March 9, 2017 at 6:24 p.m. EST
Turkish Prime Minister Binali Yildirim speaks to a group of foreign journalists in Ankara, Turkey, on March 9, 2017. (Burhan Ozbilici/AP)

In a world where some countries despair over Donald Trump and others see him as a breath of fresh air, Turkey is decidedly in the second category.

“The last seven or eight months of the Obama administration were marked by its total absence” as far as Ankara was concerned, said Ibrahim Kalin, spokesman and senior adviser to President Recep Tayyip Erdogan. From what Turkey saw as his mistaken Syria policy to his foot-dragging on U.S. extradition of the alleged mastermind of last year’s coup attempt here, Barack Obama “simply was not there,” Kalin said.

Now, after an extended period of tension between the two NATO allies, “we have positive opinions of the new administration,” Prime Minister Binali Yildirim said Thursday. President Trump and Erdogan have spoken, and Yildirim met in Europe recently with Vice President Pence.

Trump's order to the Pentagon to beef up its anti-Islamic State strategy has sparked a belief here that Turkey's views will be paid more heed. Ankara also hopes for an early decision to extradite Turkish Muslim cleric Fethullah Gulen from his Pennsylvania residence.

But despite the warm words and intimations of change, Turkey is probably headed for disappointment, as Trump, who prides himself on dealmaking and straight talk, finds that his ability to satisfy Ankara’s demands is limited.

So far, at least, Trump’s direction on the issues Turkey cares about most shows little sign of differing from that of his predecessor.

Senior officials, who met here this week with a group of U.S.-based reporters invited to hear Ankara’s official concerns, insisted that Turkey, despite recently strengthening its relations with Russia, remains firmly tied to the West. But some of “our Western friends genuinely have a hard time understanding these complicated stories” that drive Turkey, said Mehmet Simsek, the deputy prime minister and a former finance minister.

Syria is among the most complicated stories of all. Turkey thinks that the U.S. reliance on Syrian Kurds to fight the Islamic State in that country is both misbegotten and insulting. As the Pentagon completes plans for an offensive to conquer the city of Raqqa, the militants' Syrian capital, Turkey has offered its own troops and Syrian Arab allies as alternatives.

• _INSTRUCTION 1_: Decide whether each statement agrees with the article on Turkey's view of the Trump administration, answering yes or no and quoting the words of the article that settle it: (a) Binali Yildirim said Turkey has positive opinions of the new administration. (b) Turkey supports the U.S. reliance on Syrian Kurds to fight the Islamic State. (c) Mehmet Simsek is a former finance minister.
• _INSTRUCTION 2_: Rewrite the stretch of the records from their start through the line containing "blue star: moved 7 px left" as a Markdown table with the columns No. and Change, numbering each row and skipping blank lines. Leave the pictures out of the answer.
The news article and the records are unrelated to each other.

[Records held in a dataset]

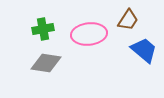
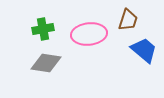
brown trapezoid: rotated 15 degrees counterclockwise
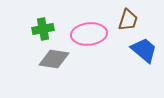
gray diamond: moved 8 px right, 4 px up
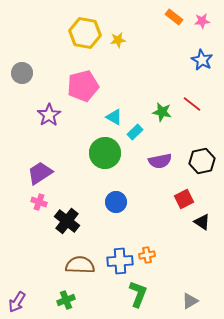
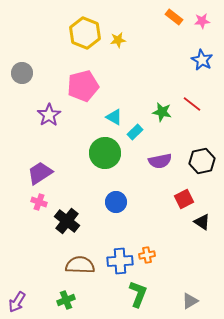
yellow hexagon: rotated 12 degrees clockwise
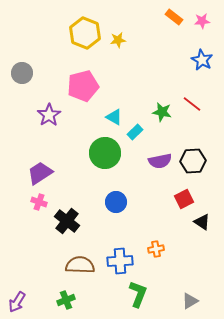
black hexagon: moved 9 px left; rotated 10 degrees clockwise
orange cross: moved 9 px right, 6 px up
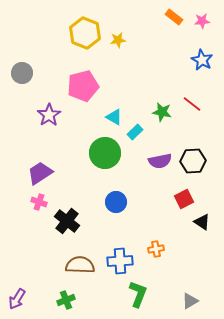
purple arrow: moved 3 px up
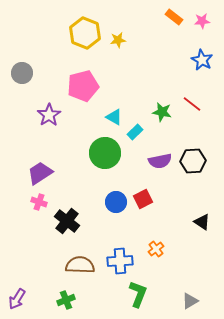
red square: moved 41 px left
orange cross: rotated 28 degrees counterclockwise
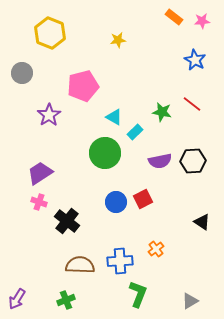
yellow hexagon: moved 35 px left
blue star: moved 7 px left
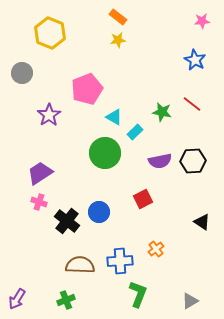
orange rectangle: moved 56 px left
pink pentagon: moved 4 px right, 3 px down; rotated 8 degrees counterclockwise
blue circle: moved 17 px left, 10 px down
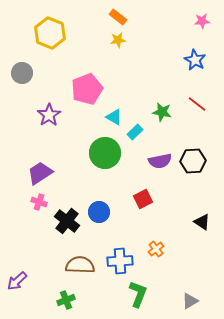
red line: moved 5 px right
purple arrow: moved 18 px up; rotated 15 degrees clockwise
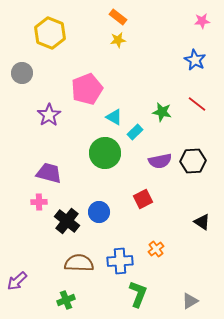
purple trapezoid: moved 9 px right; rotated 48 degrees clockwise
pink cross: rotated 21 degrees counterclockwise
brown semicircle: moved 1 px left, 2 px up
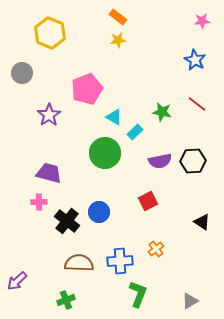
red square: moved 5 px right, 2 px down
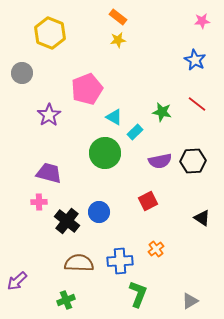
black triangle: moved 4 px up
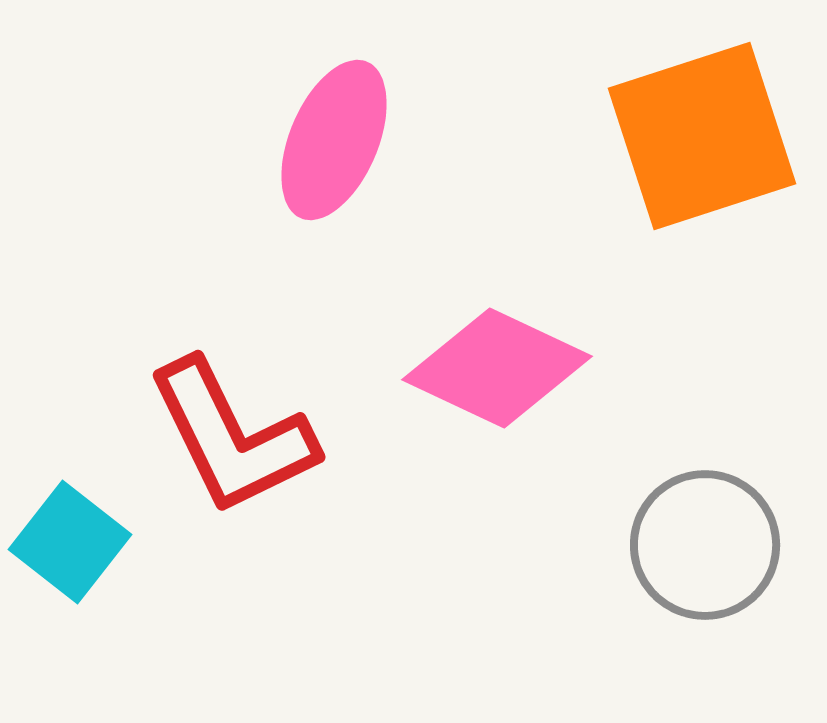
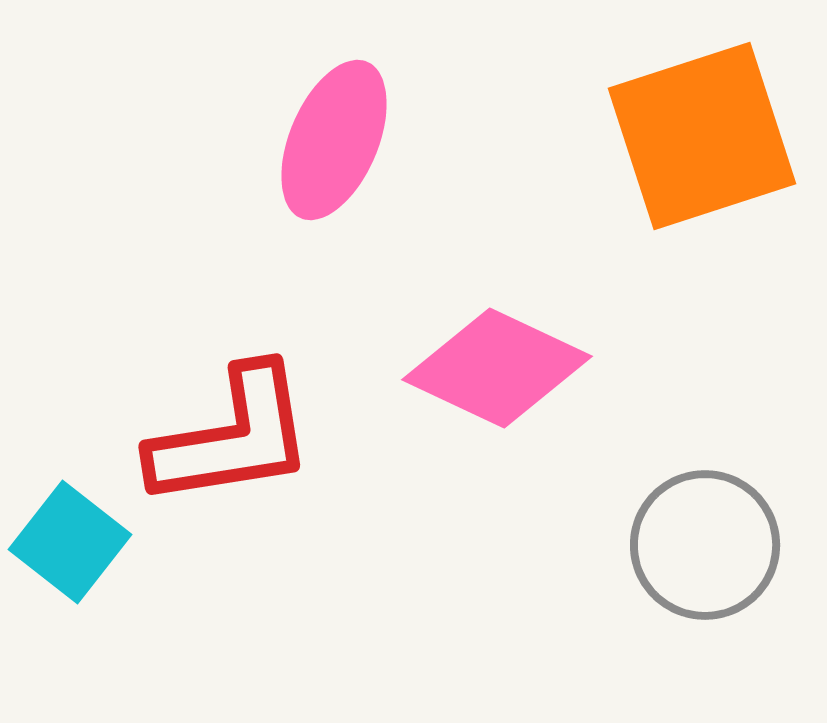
red L-shape: rotated 73 degrees counterclockwise
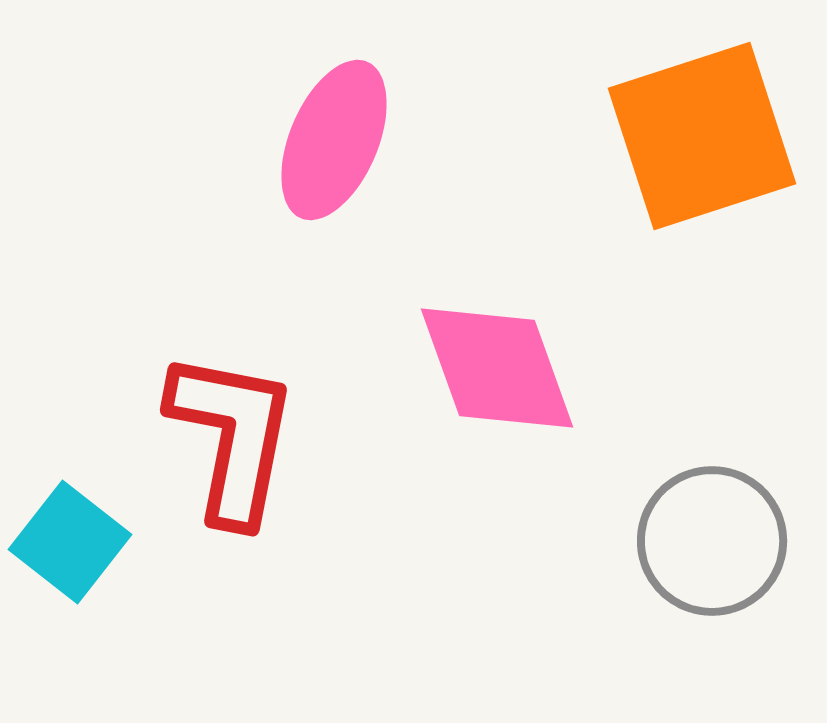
pink diamond: rotated 45 degrees clockwise
red L-shape: rotated 70 degrees counterclockwise
gray circle: moved 7 px right, 4 px up
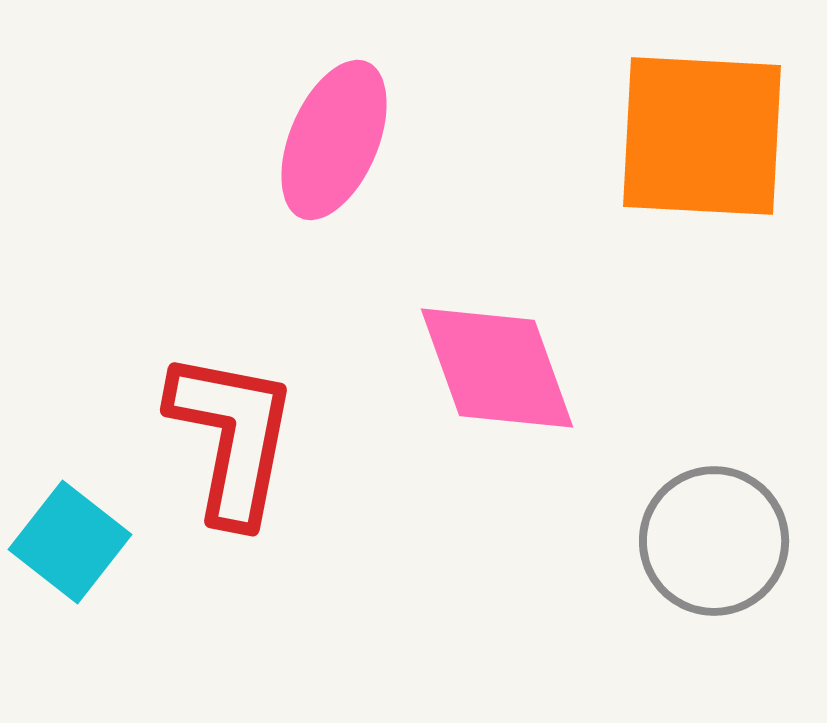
orange square: rotated 21 degrees clockwise
gray circle: moved 2 px right
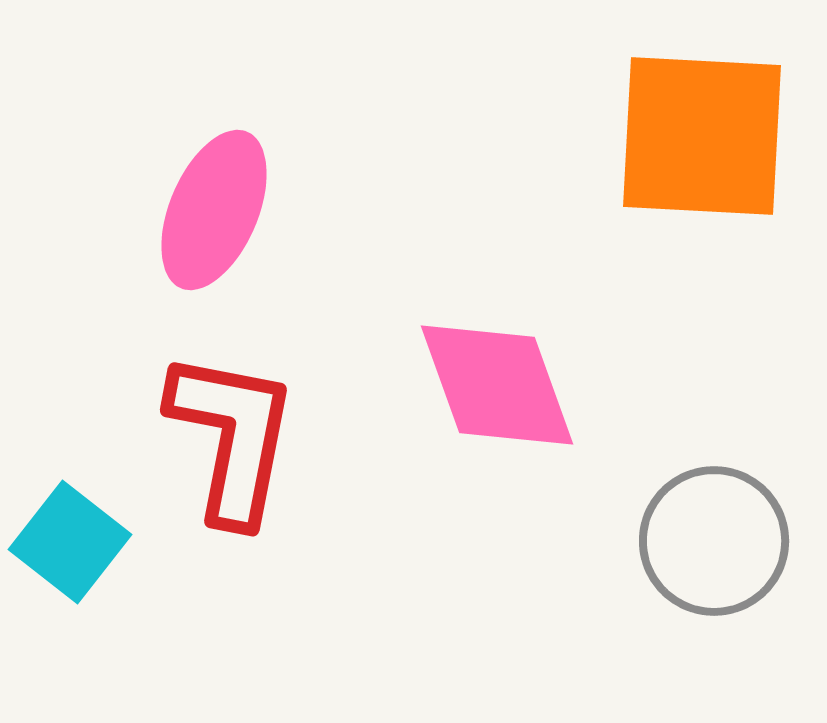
pink ellipse: moved 120 px left, 70 px down
pink diamond: moved 17 px down
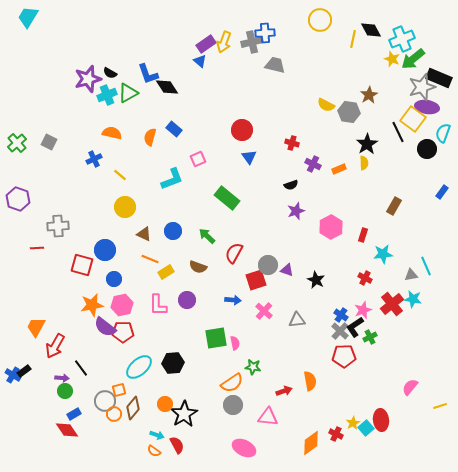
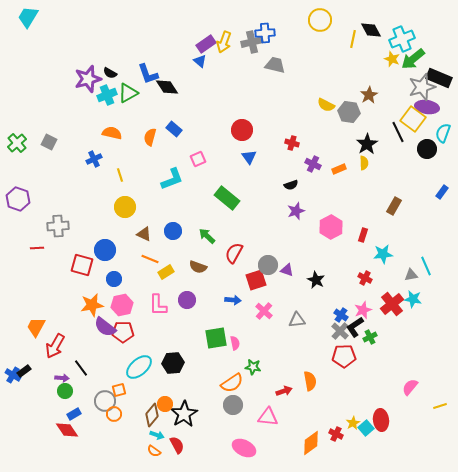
yellow line at (120, 175): rotated 32 degrees clockwise
brown diamond at (133, 408): moved 19 px right, 7 px down
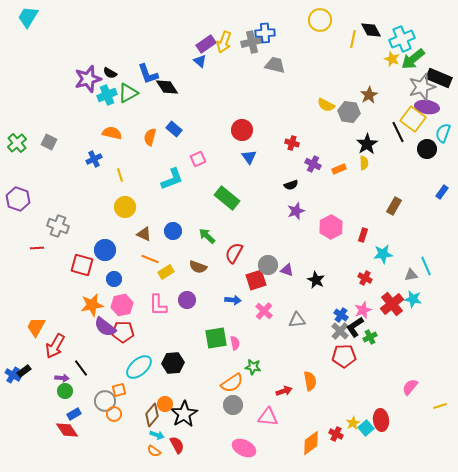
gray cross at (58, 226): rotated 25 degrees clockwise
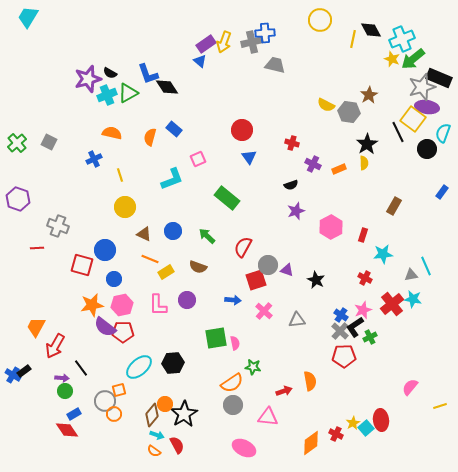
red semicircle at (234, 253): moved 9 px right, 6 px up
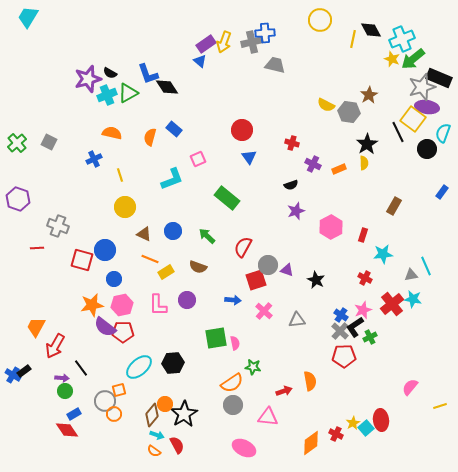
red square at (82, 265): moved 5 px up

• _COMPLETE ANSWER 1_:
(a) Yes: “we have positive opinions of the new administration,” Prime Minister Binali Yildirim said Thursday.
(b) No: "Turkey thinks that the U.S. reliance on Syrian Kurds to fight the Islamic State in that country is both misbegotten and insulting."
(c) Yes: "Mehmet Simsek, the deputy prime minister and a former finance minister."

• _COMPLETE ANSWER 2_:
| No. | Change |
|---|---|
| 1 | brown trapezoid: rotated 15 degrees counterclockwise |
| 2 | gray diamond: moved 8 px right, 4 px up |
| 3 | yellow hexagon: rotated 12 degrees clockwise |
| 4 | black hexagon: moved 9 px left; rotated 10 degrees clockwise |
| 5 | orange cross: moved 9 px right, 6 px up |
| 6 | purple arrow: moved 3 px up |
| 7 | red square: moved 41 px left |
| 8 | orange cross: rotated 28 degrees counterclockwise |
| 9 | yellow hexagon: moved 35 px left |
| 10 | blue star: moved 7 px left |